Considering only a single level of the tree $k$, \[
\begin{aligned}
L_k (x; w) &= \sum_{\nu \in T_k} \left| c_{\lambda (\nu; x, w)} - c_{\rho (\nu; x, w)} \right| l \left(w^\top (x_{\lambda (\nu; x, w)} - x_{\rho (\nu; x, w)}), 1_{c_{\lambda (\nu; x, w)} > c_{\rho (\nu; x, w)}} \right),
\end{aligned}
\] some progress can be made in this case because the $x$ are orthonormal and each $x$ occurs at most once. Ignoring the dependence of $\lambda$ and $\rho$ on $w$, looking for a solution of the form \[
\begin{aligned}
w (h) &= w - \sum_{\nu \in T_k} s_\nu (h) (x_{\lambda (\nu; x, w)} - x_{\rho (\nu; x, w)}),
\end{aligned}
\] yields \[
s^\prime_\nu (h) = -\eta \left| c_{\lambda (\nu; x, w)} - c_{\rho (\nu; x, w)} \right| \frac{\partial l}{\partial p}\biggr|_{p = (w - s_\nu (h) (x_{\lambda (\nu; x, w)} - x_{\rho (\nu; x, w)}))^\top (x_{\lambda (\nu; x, w)} - x_{\rho (\nu; x, w)})}.
\] This is essentially the ranking update for each node at level $k$ of the tree.
Inspired by the above reasoning, I've gotten really good results from scoring filter trees using the following per-example procedure:
- Determine overall winner of the tournament for purposes of estimating loss.
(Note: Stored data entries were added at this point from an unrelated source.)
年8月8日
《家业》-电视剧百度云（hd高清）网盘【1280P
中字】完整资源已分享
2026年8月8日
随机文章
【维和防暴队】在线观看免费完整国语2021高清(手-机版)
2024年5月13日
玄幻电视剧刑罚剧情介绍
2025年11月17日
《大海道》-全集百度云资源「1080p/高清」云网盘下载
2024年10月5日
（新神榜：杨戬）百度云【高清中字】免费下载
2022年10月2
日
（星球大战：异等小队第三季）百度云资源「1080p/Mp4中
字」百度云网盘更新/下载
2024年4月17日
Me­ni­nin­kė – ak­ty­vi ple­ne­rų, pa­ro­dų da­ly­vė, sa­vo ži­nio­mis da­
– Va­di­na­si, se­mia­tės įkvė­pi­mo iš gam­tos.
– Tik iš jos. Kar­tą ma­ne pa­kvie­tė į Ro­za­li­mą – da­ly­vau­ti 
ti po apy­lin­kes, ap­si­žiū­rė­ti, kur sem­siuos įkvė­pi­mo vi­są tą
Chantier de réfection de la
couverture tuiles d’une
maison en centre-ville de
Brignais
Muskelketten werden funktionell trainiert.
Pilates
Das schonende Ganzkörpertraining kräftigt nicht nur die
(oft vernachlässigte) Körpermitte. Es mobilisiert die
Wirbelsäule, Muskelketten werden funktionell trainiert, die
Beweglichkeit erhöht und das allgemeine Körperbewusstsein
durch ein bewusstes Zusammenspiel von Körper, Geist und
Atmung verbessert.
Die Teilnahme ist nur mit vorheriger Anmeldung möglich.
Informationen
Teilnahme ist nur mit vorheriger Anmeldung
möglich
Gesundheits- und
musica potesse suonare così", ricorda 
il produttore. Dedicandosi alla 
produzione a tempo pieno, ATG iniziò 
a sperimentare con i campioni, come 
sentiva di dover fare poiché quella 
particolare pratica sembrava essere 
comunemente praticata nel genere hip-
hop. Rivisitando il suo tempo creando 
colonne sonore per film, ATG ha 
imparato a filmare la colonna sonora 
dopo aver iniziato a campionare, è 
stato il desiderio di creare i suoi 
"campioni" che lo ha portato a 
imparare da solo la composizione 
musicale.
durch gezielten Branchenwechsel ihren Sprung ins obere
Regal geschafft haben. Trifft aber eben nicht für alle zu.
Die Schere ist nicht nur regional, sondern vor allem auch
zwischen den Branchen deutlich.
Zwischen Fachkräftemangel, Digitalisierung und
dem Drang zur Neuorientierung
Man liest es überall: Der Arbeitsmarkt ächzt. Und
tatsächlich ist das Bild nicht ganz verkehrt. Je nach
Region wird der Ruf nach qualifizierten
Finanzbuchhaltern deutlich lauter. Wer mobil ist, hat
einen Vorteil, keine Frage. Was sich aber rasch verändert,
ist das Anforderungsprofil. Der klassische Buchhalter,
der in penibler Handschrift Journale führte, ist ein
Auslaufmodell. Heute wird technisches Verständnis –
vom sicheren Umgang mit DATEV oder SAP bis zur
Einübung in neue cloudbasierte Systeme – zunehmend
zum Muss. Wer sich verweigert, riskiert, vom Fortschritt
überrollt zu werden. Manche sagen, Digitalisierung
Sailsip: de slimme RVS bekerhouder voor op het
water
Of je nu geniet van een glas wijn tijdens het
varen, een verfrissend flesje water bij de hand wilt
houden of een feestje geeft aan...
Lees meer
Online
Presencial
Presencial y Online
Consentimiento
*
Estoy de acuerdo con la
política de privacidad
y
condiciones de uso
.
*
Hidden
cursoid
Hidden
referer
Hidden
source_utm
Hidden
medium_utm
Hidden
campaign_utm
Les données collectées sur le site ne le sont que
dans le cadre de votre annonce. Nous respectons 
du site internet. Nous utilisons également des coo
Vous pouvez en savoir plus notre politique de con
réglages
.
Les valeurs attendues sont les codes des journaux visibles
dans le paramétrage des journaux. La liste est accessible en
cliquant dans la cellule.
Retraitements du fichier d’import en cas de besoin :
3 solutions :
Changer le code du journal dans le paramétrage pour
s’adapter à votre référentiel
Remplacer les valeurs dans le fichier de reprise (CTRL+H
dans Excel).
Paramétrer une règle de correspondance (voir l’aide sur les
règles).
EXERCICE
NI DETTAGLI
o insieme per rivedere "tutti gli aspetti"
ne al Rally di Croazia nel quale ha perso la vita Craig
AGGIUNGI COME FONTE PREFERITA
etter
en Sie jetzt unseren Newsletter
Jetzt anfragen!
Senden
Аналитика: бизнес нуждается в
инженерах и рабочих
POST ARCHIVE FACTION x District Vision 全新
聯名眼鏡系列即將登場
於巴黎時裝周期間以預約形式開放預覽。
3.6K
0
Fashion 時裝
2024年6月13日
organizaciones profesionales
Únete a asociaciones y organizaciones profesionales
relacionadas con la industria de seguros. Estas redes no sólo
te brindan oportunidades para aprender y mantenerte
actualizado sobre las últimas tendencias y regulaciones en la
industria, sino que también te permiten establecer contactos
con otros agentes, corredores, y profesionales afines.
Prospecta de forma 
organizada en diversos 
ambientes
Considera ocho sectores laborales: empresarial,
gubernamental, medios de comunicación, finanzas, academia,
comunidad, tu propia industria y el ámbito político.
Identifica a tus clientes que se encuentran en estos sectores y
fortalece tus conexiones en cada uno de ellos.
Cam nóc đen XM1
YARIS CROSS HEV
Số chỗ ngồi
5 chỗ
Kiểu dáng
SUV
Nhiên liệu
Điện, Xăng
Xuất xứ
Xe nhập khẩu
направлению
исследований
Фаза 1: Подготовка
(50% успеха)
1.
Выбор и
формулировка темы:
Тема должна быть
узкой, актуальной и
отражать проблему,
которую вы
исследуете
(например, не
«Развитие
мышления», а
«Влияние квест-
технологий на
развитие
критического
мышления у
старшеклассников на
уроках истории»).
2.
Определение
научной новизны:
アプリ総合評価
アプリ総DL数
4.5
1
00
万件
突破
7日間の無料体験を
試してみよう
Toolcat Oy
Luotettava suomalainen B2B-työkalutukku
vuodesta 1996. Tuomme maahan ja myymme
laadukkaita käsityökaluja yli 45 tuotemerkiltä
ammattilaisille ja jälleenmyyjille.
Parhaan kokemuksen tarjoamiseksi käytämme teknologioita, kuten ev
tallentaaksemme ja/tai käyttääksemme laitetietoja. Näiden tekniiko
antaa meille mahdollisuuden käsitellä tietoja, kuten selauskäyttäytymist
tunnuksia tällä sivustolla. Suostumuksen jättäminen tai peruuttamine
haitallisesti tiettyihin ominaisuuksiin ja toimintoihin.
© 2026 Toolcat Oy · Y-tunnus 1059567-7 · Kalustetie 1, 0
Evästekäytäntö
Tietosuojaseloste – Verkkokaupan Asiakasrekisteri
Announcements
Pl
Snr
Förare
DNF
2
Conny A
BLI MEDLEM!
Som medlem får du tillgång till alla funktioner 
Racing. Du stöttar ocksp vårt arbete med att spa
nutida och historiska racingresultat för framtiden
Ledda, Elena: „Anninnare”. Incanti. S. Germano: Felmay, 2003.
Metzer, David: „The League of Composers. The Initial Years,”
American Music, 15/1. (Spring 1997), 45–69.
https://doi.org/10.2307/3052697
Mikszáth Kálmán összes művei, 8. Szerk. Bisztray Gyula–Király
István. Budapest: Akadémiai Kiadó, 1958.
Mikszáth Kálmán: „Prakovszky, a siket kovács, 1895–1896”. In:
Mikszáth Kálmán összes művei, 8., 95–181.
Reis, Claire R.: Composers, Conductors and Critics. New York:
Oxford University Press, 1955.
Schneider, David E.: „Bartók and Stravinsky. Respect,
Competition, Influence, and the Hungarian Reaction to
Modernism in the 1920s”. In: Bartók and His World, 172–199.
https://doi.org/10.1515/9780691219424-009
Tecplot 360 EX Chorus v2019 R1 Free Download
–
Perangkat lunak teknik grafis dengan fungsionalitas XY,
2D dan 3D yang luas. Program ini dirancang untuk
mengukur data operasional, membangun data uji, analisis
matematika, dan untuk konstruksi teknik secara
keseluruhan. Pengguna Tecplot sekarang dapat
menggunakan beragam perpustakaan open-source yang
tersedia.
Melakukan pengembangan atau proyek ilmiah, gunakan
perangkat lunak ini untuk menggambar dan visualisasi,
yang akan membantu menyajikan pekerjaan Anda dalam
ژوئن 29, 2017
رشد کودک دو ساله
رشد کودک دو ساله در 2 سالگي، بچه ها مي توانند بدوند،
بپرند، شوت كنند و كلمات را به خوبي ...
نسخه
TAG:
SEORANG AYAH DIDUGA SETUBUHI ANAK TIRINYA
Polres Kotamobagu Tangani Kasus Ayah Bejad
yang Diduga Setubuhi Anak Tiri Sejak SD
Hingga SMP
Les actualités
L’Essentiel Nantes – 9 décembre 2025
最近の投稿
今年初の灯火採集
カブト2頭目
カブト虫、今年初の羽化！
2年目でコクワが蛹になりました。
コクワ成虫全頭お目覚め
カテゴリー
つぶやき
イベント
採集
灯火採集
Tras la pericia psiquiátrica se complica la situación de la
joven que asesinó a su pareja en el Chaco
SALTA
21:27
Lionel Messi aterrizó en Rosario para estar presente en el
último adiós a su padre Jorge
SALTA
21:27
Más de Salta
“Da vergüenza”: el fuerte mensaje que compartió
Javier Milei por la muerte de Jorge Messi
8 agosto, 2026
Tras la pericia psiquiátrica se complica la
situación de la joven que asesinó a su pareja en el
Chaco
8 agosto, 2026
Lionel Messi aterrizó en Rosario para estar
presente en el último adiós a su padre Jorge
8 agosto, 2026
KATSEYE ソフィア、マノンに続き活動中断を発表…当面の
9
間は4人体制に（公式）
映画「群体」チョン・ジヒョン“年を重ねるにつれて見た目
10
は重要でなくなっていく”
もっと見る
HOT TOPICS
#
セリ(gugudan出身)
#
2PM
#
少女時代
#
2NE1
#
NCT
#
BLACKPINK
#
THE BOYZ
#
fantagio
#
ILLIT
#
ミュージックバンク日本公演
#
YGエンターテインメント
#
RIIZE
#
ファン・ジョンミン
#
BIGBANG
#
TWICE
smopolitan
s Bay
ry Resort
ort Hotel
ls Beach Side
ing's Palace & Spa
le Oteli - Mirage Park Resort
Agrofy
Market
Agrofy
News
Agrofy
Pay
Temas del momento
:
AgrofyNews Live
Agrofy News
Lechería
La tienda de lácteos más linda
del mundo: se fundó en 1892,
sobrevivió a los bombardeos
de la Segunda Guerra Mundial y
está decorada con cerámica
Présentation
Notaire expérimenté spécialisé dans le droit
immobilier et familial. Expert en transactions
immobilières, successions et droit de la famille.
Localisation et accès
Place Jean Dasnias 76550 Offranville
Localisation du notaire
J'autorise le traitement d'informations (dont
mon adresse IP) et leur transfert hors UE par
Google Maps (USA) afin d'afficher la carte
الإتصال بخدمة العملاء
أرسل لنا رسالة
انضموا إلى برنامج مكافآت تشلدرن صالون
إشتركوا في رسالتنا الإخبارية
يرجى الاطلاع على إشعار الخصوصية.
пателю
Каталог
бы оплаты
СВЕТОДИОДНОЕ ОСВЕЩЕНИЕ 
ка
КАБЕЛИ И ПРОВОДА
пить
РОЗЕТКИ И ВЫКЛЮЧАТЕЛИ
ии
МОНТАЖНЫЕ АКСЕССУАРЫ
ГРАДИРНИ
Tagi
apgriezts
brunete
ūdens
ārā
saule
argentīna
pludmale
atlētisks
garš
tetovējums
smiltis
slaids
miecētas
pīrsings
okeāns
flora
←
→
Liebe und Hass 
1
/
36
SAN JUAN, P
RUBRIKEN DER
- For each level of the tree starting from bottom to top
- Determine the inputs to each parent node $\lambda (\nu; x, w)$ and $\rho (\nu; x, w)$, i.e., who advances in the tournament.
- Compute $s_\nu (h)$ for each node at this level of the tree, using the above equation, and update the model.
- Optional speed improvement: short circuit if all remaining cost vector entries are identical (i.e., all remaining possible importance weights are zero).
- Recompute the value of $w^\top x_{\lambda (\nu; x, w)}$ and $w^\top x_{\rho (\nu; x, w)}$ for each remaining class label in the tournament.
This procedure was motivated by the need, for dyadic models, to absolutely rule out the possibility of over-running the label. I found that it gave better losses on non-dyadic problems as well; enough to compensate for the slowdown from recomputing quantities while walking the tree. (The slowdown is even worse than it sounds, because each level of the tree introduces a synchronization barrier between concurrent estimation threads. C'est la vie.)